Time to bring planning into the digital age

The government must digitise the Land Registry and the Planning Portal to enable seamless access to public data, which can support innovation for companies looking to improve the urban environment, writes Mike Derbyshire

This month, the housing secretary, Robert Jenrick, announced “once-in-a-generation” changes to the UK’s planning system. While sweeping, the changes were not as radical as many would have hoped for, especially when it comes to harnessing the power of data and technology.

Britain’s planning regime, largely unchanged since the Town and Country Planning Act of 1947, is currently not fit for purpose and while a welcome step in the right direction, the proposed changes set out this month by the government do not go far enough.

Fundamentally, our planning system is analogue and has been carried into the digital age largely unchanged. The result is excessive bureaucracy and consequential delays that have left us without the housing or infrastructure we need.

Yet it does not have to be this way. Technology has changed other disciplines and industries beyond recognition over the last 10-15 years and resulted in huge success stories.

Our planning system is analogue and has been carried into the digital age largely unchanged. The result is excessive bureaucracy and consequential delays that have left us without the housing or infrastructure we need.– Mike Derbyshire, Bidwells

BIM success shows the way

Take design as an example. Building Information Modelling (BIM) has enabled architects, designers and engineers to create digital twins of projects and capture data like never before. The technology has enabled these different disciplines to not only design-out defects, but also help reduce levels of waste and embodied carbon as precise estimates of materials needed for each development, whether it be residential or commercial, can be generated.

To deliver better-designed environments and make the process less hassle for all stakeholders involved – especially local communities and investors – the UK’s planning system must better embrace technology and data.

To begin with, the government needs to double down on its commitment to digitising HM Land Registry.

The benefits of doing so will be far reaching. Digital services could mean housing developers register land more easily, conveyancers transfer ownership and interests faster, and citizens get simpler access to the information they need to inform their important decisions.

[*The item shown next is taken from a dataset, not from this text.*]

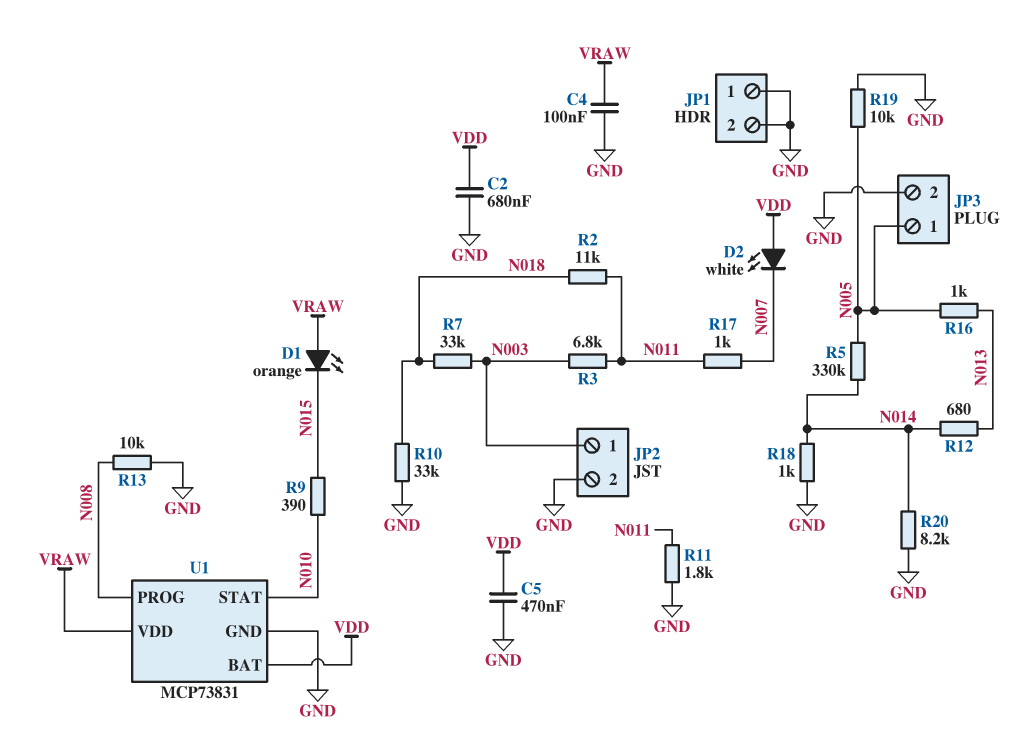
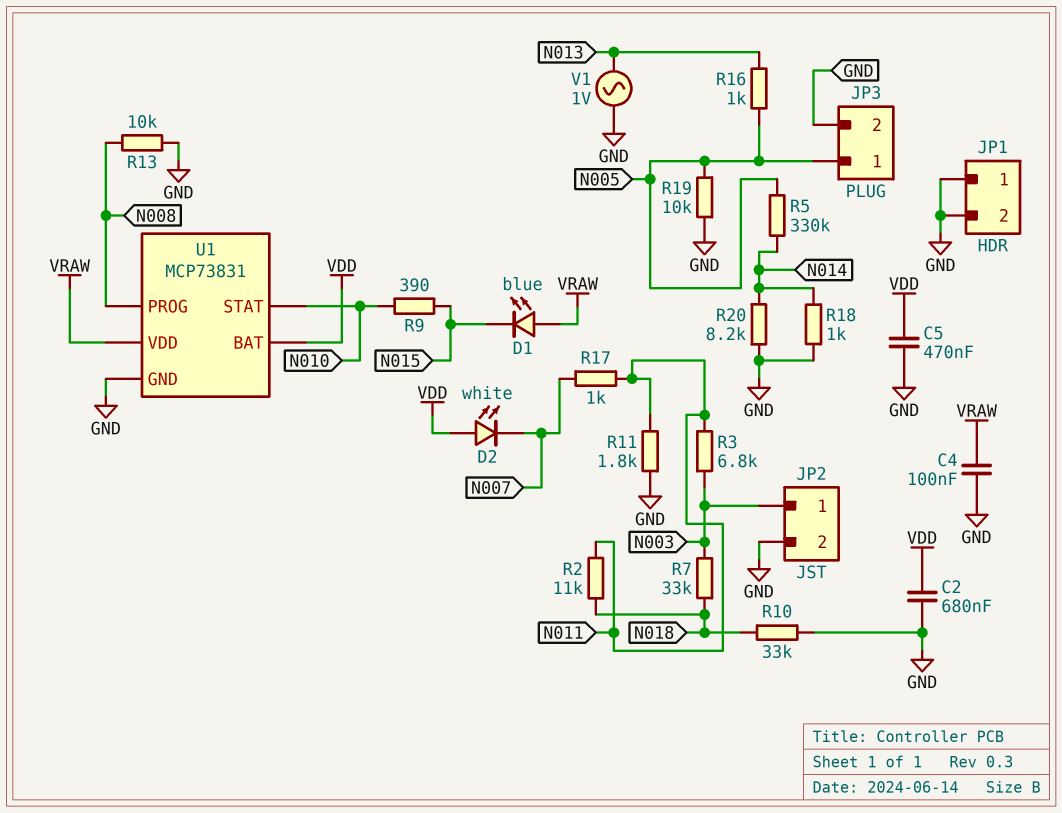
D1: LED orange (A VRAW, K N015) -> LED blue (A VRAW, K N015)
R12: 680 (N013, N014) -> none
V1: none -> AC 1V (GND, N013)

Second, the government must also look to digitise the Planning Portal, the primary website through which planning applications are made.

Currently 90% of all planning applications go through the site, which is an intermediary between applications, local authorities and the public. However, technology has now well and truly overtaken it – and did so some time ago. The problem is that it still operates by applicants uploading large amounts of digital versions of paper documents – whether they be building plans, masterplans or detailed reports of anything from traffic impact to biodiversity.

Avoiding delays

This not only causes delays and confusion, but also restricts the ability among local authorities and investors to collect Open Data that can help identify trends and solutions. If an investor or developer is able to clearly see that a certain use class is in high demand but short supply, it will help leverage private investment into regions as they look to plug those gaps. The ability for stakeholders and investors to make evidence-based decisions is a win-win for everyone.

Robert Jenrick is not the first housing secretary to try to reform the planning system, and he certainly (as well as hopefully) won’t be the last. It’s in dire need of innovation.

Covid-19 has proven that radical changes are possible. Virtual planning committees, first held by the Royal Borough of Kensington and Chelsea to mitigate the risks posed by delays and social distancing guidelines in March, are proof of this.

If we want to encourage investment into the UK economy at a time when it is going to need it more than ever, technology and data capture must sit at the heart of the UK’s reformed planning system.

Mike Derbyshire is head of planning at Bidwells.